Friday, June 25, 2010

Industrial Logic

It is difficult to learn agile engineering practices on your own.  No matter how many books you read or how many chances you take with production code, there is always a risk that you will end up in the weeds trying to slash your way out.  That's because the principles and practices inherent in agile software engineering require an apprenticeship with a master who has failed at all those practices for many...many years, and can guide you so that you can avoid the pitfalls.  This is not unlike other crafts -- most notably, carpentry and martial arts -- in which expert guidance is imperative.
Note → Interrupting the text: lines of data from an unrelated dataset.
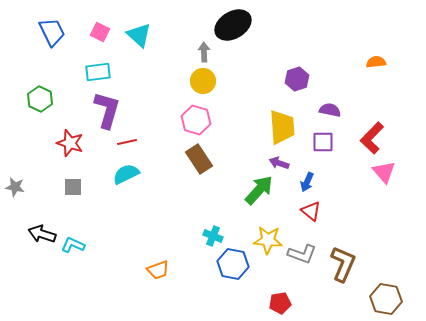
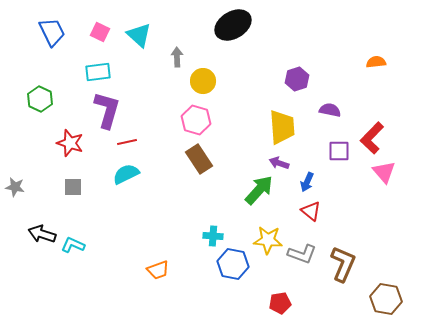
gray arrow: moved 27 px left, 5 px down
purple square: moved 16 px right, 9 px down
cyan cross: rotated 18 degrees counterclockwise
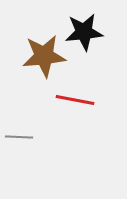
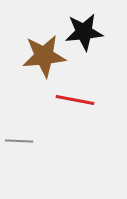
gray line: moved 4 px down
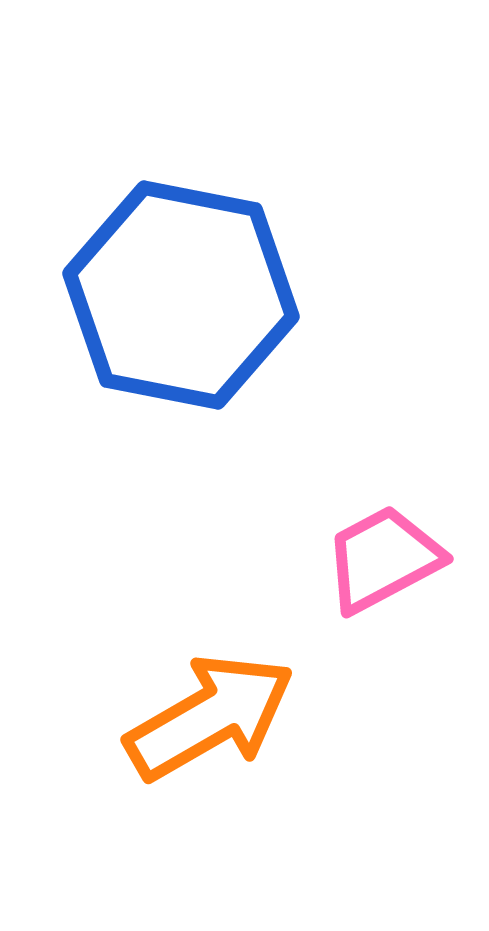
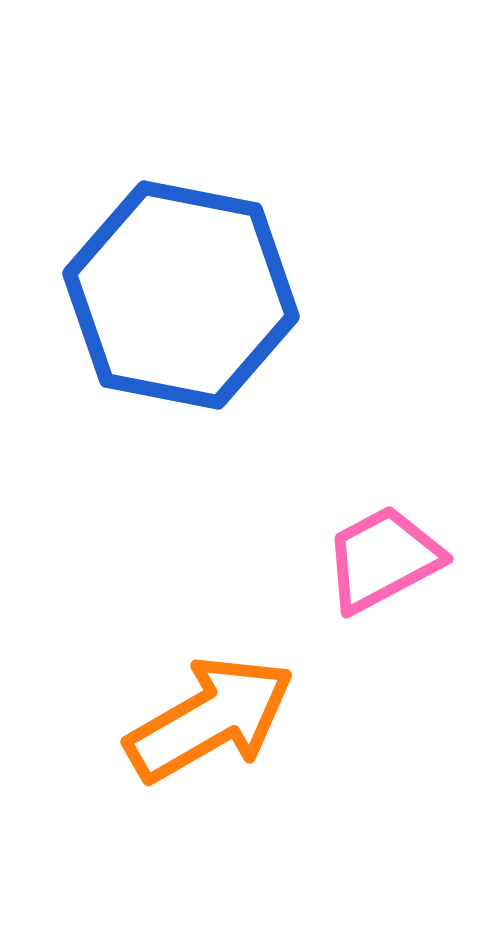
orange arrow: moved 2 px down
But what of the aspiring agile software engineer, such as myself, who's inspired by the mastery of those at the vanguard of the movement toward agile?  One cannot afford the price of a coach unless you are independently wealthy.  And with the current state of agile adoption in the corporate enterprise at only 20% [Martin Fowler, ThoughtWorks Lunch-and-Learn, Chicago, circa late 2009], it is fortuitous if you gain coaching from a master during the normal course of your employment.
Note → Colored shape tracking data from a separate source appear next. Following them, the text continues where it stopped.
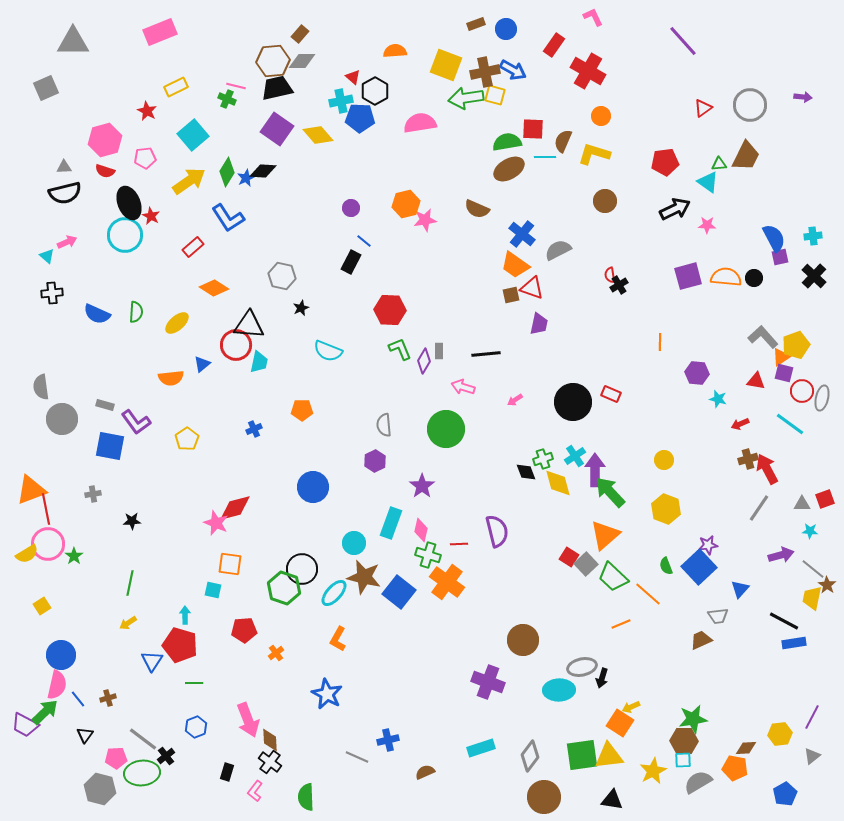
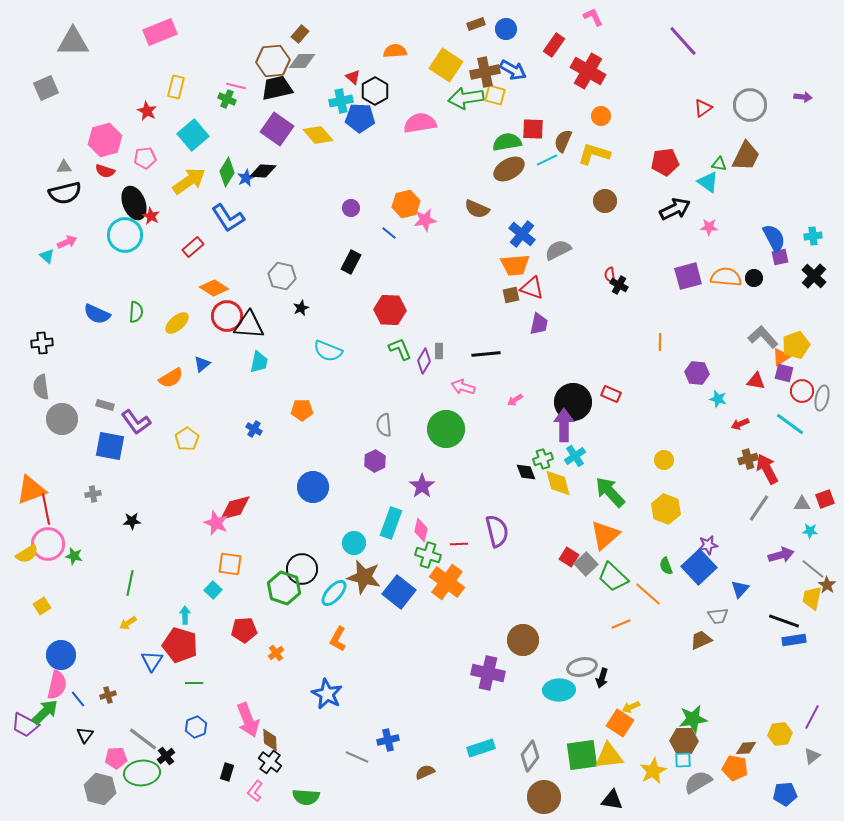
yellow square at (446, 65): rotated 12 degrees clockwise
yellow rectangle at (176, 87): rotated 50 degrees counterclockwise
cyan line at (545, 157): moved 2 px right, 3 px down; rotated 25 degrees counterclockwise
green triangle at (719, 164): rotated 14 degrees clockwise
black ellipse at (129, 203): moved 5 px right
pink star at (707, 225): moved 2 px right, 2 px down
blue line at (364, 241): moved 25 px right, 8 px up
orange trapezoid at (515, 265): rotated 40 degrees counterclockwise
black cross at (619, 285): rotated 30 degrees counterclockwise
black cross at (52, 293): moved 10 px left, 50 px down
red circle at (236, 345): moved 9 px left, 29 px up
orange semicircle at (171, 378): rotated 25 degrees counterclockwise
blue cross at (254, 429): rotated 35 degrees counterclockwise
purple arrow at (595, 470): moved 31 px left, 45 px up
green star at (74, 556): rotated 24 degrees counterclockwise
cyan square at (213, 590): rotated 30 degrees clockwise
black line at (784, 621): rotated 8 degrees counterclockwise
blue rectangle at (794, 643): moved 3 px up
purple cross at (488, 682): moved 9 px up; rotated 8 degrees counterclockwise
brown cross at (108, 698): moved 3 px up
blue pentagon at (785, 794): rotated 25 degrees clockwise
green semicircle at (306, 797): rotated 84 degrees counterclockwise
There is an approach that I can, with confidence, highly recommend: eLearning at Industrial Logic.  The reason why I can be so confident is that I could not have won my first agile job without that curriculum.

I had no prior agile experience before I was hired as an agile developer/tester.  But when I did my code review during the interview process, the reviewer was impressed with my application of test-driven development, refactoring, mocking and patterns that was evident in my code.  These are practices that I refined while working on Industrial Logic's courseware.

What makes the courseware most effective, and what distinguishes Industrial Logic from other Agile Training, Transitioning and Consulting Organizations, is the level of expertise of their team -- most of whom are luminaries in the agile community -- and the fact that their courseware is designed for them to provide you near-realtime feedback as you work through the exercises.

These exercises require you to think through problems. Many require you to write code to implement refactorings or patterns, or to test-drive toward solutions to problems that come from their real-world practice.  And if there is something that you don't understand about your answer, then Joshua Kerievsky or Bill Wake or Brian Foote or Naresh Jain or someone like that will respond to your question by the next day.  I cannot think of a better way to get that kind of intimate coaching at such a high level and at a price that is affordable to individuals like myself.  They, on the other hand, have even found a way to improve upon that.

They recently added a new pricing model to make the curriculum even more affordable to individuals.  But the most exciting prospect is their Early Access Program for their Sessions Album:  Sessions EAP.  I think this innovation, in lieu of an expert coach, will help me toward my goal of agile mastery.

The concept is simple.  Install their plugin into your Eclipse IDE.  When you press record and start test driving, the plugin will accumulate data in the background.  When you stop recording and upload your session data, you can obtain graphics on the quality of your test driving:
  • how many refactorings did you apply?
  • what kinds of refactorings?
  • what kinds of code smells did you address?
  • how long did you stay in the following cycles -- 
    • red? 
    • green? 
    • refactor?
  • etc.
You can begin to track your sessions with feedback like this:

and this:

So there is a path toward software engineering agility for individuals upon which I can embark.  My new goal is to spend the next 6-12 months following the entire Industrial Logic eLearning curriculum in much more depth than I was here-to-fore able, so that I can advance to that next level.